Mehbooba Mufti, who was the region’s last chief minister heading a government in coalition with the BJP, told Al Jazeera “they only want to undermine the majority community” here.

“Majority community of Muslims will be divided and disempowered in totality. It is a part of the same agenda. They have disempowered us by attacking our identity, our lands, our jobs.  Now, we are being deprived politically,” she said.

Ashok Koul, BJP general secretary in the region, dismissed the fears and said the delimitation exercise is “not based on any religious lines”.

“The commission has proposed seats in a scientific way. Population is not the sole criteria but there are other factors like accessibility,” Kaul told Al Jazeera.

“Jammu is happy because this is justice with them on the basis of accessibility and communication,” he said, adding that the proposals are only a draft right now. “Let’s see what happens.”

But Kashmiri experts say it would be “almost impossible” for the federal government to hold back on the proposals of the commission.

Political analyst Sheikh Showkat Hussain said the proposals “fit within the trend that somehow Muslims are to be disempowered in India”.

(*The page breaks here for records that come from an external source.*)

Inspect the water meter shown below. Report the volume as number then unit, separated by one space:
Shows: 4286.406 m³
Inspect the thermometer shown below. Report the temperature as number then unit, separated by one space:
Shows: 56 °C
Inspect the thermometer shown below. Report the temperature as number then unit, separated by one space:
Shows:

“The criteria everywhere is population. That is why Uttar Pradesh (BJP-ruled northern state) has the highest number of seats. But in Kashmir, they go in a different way,” Hussain said.

“It is therefore automatic and natural that there is anxiety and fear because it is the only place where Muslims could be in power, albeit de facto because the centre always remains with a heavy hand,” he said, referring to India’s large military presence in the region.

The Himalayan territory of Kashmir is at the centre of a decades-old enmity between India and Pakistan, who claim the region in its entirety but rule over parts of it.

Tensions between the two nuclear powers have escalated since 2019 when the region was stripped of its limited autonomy and split into two federally-ruled territories.